The doctor, who now faces multiple federal investigations and an $11 million tax lien from the Internal Revenue Service, has piloted at least one other effort to rouse public sentiment against the American financial system.

In 2010 he announced a “public information campaign” in the Dominican Republic press outlets warning foreign investors of the dangers of parking their assets in the United States.

A longtime Democratic Donor, Melgen brought Menendez to the Dominican Republic on his private airplane on at least three occasions. There the men allegedly slept with prostitutes in what a Dominican official last year told The Daily Caller was a series of alcohol-fueled sex parties.

Two anonymous women told a whistle-blower in 2012 that they were underage when they first had sex with Menendez for money.

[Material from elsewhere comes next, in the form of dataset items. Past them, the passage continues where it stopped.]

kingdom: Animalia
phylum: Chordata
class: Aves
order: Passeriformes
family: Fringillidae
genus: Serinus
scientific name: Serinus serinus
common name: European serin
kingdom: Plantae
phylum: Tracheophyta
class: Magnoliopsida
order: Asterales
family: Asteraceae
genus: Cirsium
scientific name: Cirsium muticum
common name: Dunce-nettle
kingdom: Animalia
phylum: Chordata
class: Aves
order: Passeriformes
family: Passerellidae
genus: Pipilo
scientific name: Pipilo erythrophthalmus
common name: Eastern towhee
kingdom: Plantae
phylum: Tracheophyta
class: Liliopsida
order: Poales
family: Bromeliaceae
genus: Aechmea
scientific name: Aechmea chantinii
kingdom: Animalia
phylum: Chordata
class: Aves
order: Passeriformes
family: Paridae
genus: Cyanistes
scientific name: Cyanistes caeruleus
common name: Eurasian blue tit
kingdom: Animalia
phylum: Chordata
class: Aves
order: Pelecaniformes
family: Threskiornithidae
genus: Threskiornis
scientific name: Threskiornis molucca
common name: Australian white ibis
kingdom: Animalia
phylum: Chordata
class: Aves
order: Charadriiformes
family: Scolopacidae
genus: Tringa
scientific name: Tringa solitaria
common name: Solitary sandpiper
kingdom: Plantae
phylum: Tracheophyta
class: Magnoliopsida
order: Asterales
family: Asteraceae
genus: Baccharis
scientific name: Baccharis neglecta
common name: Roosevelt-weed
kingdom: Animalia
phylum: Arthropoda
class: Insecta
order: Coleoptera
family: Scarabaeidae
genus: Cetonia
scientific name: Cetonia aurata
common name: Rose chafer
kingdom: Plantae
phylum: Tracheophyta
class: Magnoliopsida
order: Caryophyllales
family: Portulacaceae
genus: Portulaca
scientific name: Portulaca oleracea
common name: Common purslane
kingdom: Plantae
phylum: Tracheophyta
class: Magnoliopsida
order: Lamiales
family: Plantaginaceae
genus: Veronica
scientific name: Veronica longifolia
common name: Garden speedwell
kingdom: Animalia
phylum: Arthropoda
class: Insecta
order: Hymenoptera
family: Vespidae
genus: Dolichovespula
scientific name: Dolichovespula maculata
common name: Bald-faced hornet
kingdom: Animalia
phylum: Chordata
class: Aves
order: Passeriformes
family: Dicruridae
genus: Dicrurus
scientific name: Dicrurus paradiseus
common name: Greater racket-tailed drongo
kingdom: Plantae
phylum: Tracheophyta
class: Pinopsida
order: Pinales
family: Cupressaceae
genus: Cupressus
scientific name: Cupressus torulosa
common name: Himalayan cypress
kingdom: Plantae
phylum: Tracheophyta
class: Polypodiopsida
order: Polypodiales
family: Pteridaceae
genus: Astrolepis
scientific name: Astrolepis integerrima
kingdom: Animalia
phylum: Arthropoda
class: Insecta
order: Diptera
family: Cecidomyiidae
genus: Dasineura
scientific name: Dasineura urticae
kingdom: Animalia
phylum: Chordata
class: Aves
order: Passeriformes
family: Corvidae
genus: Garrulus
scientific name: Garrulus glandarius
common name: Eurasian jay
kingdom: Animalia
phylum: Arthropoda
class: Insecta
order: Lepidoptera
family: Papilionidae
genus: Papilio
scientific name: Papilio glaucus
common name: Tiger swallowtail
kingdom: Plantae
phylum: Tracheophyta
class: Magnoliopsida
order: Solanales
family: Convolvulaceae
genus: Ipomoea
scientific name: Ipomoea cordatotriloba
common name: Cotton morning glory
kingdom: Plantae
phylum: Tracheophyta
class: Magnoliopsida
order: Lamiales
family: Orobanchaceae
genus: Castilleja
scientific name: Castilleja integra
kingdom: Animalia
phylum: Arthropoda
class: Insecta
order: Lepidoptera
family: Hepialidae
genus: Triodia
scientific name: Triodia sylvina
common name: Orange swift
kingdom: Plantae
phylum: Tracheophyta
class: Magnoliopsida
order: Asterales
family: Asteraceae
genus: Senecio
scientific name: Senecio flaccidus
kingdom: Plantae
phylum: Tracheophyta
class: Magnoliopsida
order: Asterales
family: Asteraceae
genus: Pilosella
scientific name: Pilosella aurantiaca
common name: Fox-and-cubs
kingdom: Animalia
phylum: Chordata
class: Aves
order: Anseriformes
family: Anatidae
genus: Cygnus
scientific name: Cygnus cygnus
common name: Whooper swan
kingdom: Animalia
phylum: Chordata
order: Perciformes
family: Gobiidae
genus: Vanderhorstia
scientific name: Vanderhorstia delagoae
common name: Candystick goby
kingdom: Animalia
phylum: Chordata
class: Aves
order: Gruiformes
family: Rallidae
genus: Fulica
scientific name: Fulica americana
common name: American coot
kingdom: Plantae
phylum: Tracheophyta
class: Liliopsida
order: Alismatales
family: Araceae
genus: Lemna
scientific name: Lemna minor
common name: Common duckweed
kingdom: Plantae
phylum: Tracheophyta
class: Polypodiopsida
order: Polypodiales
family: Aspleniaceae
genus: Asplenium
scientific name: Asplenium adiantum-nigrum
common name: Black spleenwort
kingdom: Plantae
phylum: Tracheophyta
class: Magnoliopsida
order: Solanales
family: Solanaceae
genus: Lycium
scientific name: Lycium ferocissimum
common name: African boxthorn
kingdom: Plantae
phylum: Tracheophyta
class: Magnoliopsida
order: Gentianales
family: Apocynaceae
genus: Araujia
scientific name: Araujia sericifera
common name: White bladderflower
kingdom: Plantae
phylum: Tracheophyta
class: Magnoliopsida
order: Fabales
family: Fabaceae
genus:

Melgen cloaked his Too Big To Care campaign in populist language. “The American people bailed out the big banks because our politicians deemed them Too Big to Fail” his press release read.

“But since then, the banks have profited immensely at taxpayer expense while arrogantly paying their executives millions in bonuses and treating the very taxpayers that bailed them out with scorn and indifference.”

Melgen’s family has donated heavily to Democratic politicians, giving Menendez at least $33,000 and former Sen. Chris Dodd $18,500. Both have been involved with financial and banking regulations. (RELATED: Watchdogs say Menendez’s ties to one-time Miami aide and FBI-probed donor “raises eyebrows”)

Melgen has feted Dodd in his home in the La Romana resort to in the Dominican Republic. He has said the senator’s signature Dodd-Frank banking regulation law lacked sufficient enforcement mechanisms.

The Too Big To Care website, later rebranded “Americans for Banking Justice,” specifically linked Melgen’s efforts to a Senate lobbying push. Online records indicate that it was set up by CVOX, a Miami-based financial and technology communications firm.

“Given the potential impact of this precedent on the U.S. financial system, Dr. Melgen is taking this case to the U.S. Senate Banking Committee in an effort to urge them to consider convening a special hearing to discuss the effect this could have in further eroding the credibility of U.S. Banking system,” according to that Web page.

“Interestingly, a Senate Banking Committee staffer revealed that one of the issues not addressed in the Dodd-Frank legislation is the custodial responsibility brokers should have towards investors. This omission in US law creates a risk to any investor who places his assets in the custody of brokers, and has to be corrected.”

Menendez serves on the Senate banking and finance committees. While in the Senate, Dodd served on the banking committee, and on subcommittees devoted to securities, insurance, and investment; and international trade and finance.)